One of the reasons for the current supply chain problems is simple: there is a shortage of truckers to deliver goods. As it happens, a contributing factor to that shortage is drivers who are now prohibited from driving due to a failure to pass a drug test.
Over 72,000 drivers have been taken off the road due to failing a drug test since January 2020, when a new federal law was enacted. The law requires trucking companies to record all the dirty tests of their drivers in the Drug and Alcohol Clearinghouse, created two years ago as part of a law to increase the safety on American highways. Before the Clearinghouse, drivers who tested dirty would switch to a different company and not tell them about their drug test failure. But now, the Drug and Alcohol Clearinghouse is the “master list” of all drug test failures for all trucking companies.
More than 72,000 drivers have been prohibited from driving due to a failed drug test. About 56 percent of those failed tests are due to marijuana. Federal law restricts truck drivers who test positive for cannabis from driving until they pass a “return to duty” program, but most drivers who tested positive are not signing up for the program.
Recreational Marijuana Use Growing in the U.S.
There are now 18 states that have legalized recreational marijuana laws, and those states have over half the U.S. population combined. There will be more states that legalize cannabis, and the fact is many people enjoy marijuana. But the problem is that marijuana is illegal at the federal level. What’s more, the American Trucking Associations estimate that we will need 110,000 new drivers per year for the next ten years, and there is already a shortage of 80,000 drivers. Anything that makes driving the big rigs unattractive may hurt our ability to attract people to driving and, therefore, economic growth. Virtually everything sold in every store in the country is delivered over the “last mile” by a truck.
The thing that makes marijuana problematic for drug testing is that it can last for a month in a regular smoker’s urine. The current tests only test for traces of cannabis in the smoker’s system, not whether they have smoked recently and are feeling the effects of being high. This imprecision may discourage people from becoming drivers.
Truck drivers can make between $70,000 and $100,000 a year, and they can get as much as $15,000 as a signing bonus when they switch jobs. Education levels have little bearing on getting hired, so it is a good job for working-class people. It is not always an easy or even comfortable job – long-distance drivers can be away for their families for weeks, and the truck cabs are quite small – but there is always a lot of work out there. Especially now.
How do we tackle the drug test issue in a way that will allow for adequate trucker recruitment but still protect safety on American highways? It seems unlikely that the federal government will make marijuana legal – the Feds classify cannabis as a Schedule 1 drug, the harshest classification. Many conservative national politicians are appalled at state legalization trends and won’t want to mirror those trends at a federal level. Changing the Drug and Alcohol Clearinghouse not to mandate marijuana testing is problematic, mainly because so many drug test failures result from marijuana use.
However, some private companies wish to develop a more flexible system that promotes both trucker recruitment and highway safety.
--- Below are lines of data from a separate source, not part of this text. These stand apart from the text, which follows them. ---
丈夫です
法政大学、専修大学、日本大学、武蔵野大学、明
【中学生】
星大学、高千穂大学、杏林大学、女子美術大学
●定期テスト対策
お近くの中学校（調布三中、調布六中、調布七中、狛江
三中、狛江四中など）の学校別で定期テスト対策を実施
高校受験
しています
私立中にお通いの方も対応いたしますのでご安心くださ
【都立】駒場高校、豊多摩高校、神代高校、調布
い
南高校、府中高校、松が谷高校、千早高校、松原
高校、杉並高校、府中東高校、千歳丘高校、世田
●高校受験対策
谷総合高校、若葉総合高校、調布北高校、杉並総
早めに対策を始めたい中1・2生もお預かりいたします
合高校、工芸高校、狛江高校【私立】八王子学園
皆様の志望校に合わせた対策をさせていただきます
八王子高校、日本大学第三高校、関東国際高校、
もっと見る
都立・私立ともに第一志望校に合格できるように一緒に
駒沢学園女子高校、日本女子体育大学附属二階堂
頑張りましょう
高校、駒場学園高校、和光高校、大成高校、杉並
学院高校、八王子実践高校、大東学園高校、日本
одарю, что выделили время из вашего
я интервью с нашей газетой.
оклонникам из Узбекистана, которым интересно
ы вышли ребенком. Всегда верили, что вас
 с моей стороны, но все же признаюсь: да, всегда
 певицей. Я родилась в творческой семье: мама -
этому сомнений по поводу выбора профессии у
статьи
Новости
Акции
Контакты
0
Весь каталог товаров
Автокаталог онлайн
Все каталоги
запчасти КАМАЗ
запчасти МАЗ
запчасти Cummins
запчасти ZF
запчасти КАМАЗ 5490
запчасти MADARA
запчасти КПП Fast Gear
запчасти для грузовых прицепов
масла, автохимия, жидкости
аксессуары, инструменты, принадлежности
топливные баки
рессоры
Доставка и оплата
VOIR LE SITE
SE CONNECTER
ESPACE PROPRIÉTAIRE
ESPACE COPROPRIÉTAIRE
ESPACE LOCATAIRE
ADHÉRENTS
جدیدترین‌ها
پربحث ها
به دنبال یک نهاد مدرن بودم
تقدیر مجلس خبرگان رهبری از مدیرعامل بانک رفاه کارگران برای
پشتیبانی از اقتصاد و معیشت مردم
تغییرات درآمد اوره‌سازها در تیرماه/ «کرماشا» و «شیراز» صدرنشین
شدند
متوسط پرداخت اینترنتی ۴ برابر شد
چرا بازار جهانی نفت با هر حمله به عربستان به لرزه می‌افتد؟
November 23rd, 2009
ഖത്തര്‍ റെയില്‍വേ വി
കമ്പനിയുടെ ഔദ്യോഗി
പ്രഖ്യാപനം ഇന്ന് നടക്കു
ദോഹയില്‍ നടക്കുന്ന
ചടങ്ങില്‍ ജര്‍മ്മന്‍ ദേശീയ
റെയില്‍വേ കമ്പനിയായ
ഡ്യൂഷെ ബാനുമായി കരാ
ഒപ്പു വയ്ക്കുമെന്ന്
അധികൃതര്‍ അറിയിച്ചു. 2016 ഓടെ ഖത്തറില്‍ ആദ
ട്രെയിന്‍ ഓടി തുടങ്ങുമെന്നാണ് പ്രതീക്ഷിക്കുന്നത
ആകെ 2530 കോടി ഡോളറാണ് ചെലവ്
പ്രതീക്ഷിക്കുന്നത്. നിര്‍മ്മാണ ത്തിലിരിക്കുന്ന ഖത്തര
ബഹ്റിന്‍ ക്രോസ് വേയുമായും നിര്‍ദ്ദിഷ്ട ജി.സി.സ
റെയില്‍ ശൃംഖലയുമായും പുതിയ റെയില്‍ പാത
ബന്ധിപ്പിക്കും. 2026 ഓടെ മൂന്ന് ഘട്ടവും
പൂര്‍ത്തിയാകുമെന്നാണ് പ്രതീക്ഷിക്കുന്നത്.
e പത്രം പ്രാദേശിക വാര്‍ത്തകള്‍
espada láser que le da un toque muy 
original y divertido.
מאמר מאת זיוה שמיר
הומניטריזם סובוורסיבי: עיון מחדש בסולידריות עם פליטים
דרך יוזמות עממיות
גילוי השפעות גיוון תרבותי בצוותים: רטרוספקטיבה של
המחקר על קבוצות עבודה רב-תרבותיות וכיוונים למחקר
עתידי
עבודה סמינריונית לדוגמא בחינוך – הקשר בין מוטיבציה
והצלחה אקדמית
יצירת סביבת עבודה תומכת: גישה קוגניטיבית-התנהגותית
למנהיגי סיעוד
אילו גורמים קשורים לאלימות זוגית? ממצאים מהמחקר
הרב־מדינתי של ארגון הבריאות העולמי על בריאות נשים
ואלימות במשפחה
Amazon, whose entire business is dependent on having enough drivers to move goods around the country, has been changing its cannabis policies internally. The company is in favor of the Drug and Alcohol Clearinghouse law, but it changed its pre-employment policy not to include marijuana testing for most workers. The company has decided it will “no longer include marijuana in our comprehensive drug screening program for any positions not regulated by the Department of Transportation.”
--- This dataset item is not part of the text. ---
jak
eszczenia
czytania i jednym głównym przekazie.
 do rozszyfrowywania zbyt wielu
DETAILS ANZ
Now the American public has an opportunity to see what effect there will be on a massive company that does not test for marijuana consumption. Will there be safety issues we have not considered yet? How will Amazon manage those, and what compromises may be forthcoming from Amazon’s experiment?
Breath Testing for Marijuana Use
The best strategy is to find a technology or physical test that pinpoints marijuana impairment. A urine test that reveals consumption a month after the driver even smoked marijuana is not adequate for protecting highway safety.
Clinical studies at the University of California San Francisco, marijuana stays on the breath for up to three hours, slightly longer than the period of peak impairment.
According to recent clinical studies by the University of California, San Francisco, marijuana stays in breath for up to three hours. This time frame corresponds with the 2-3 hour window of peak impairment identified by global researchers, such as NHTSA and the European-based Nova Institute. Measuring breath for cannabis smoking will help trucking companies and others balance safety and freedom in states where recreational marijuana is legal. Colorado, one of the first states to legalize, is finding that while driving while impaired by marijuana is not common, it is becoming more common. The state wants to get a handle on detecting it in a driver who is pulled over in traffic because it is crucial for safety on Colorado’s roads.
As other states and agencies develop accurate testing regimes for cannabis consumption, that might help trucking companies recruit drivers to deliver our goods.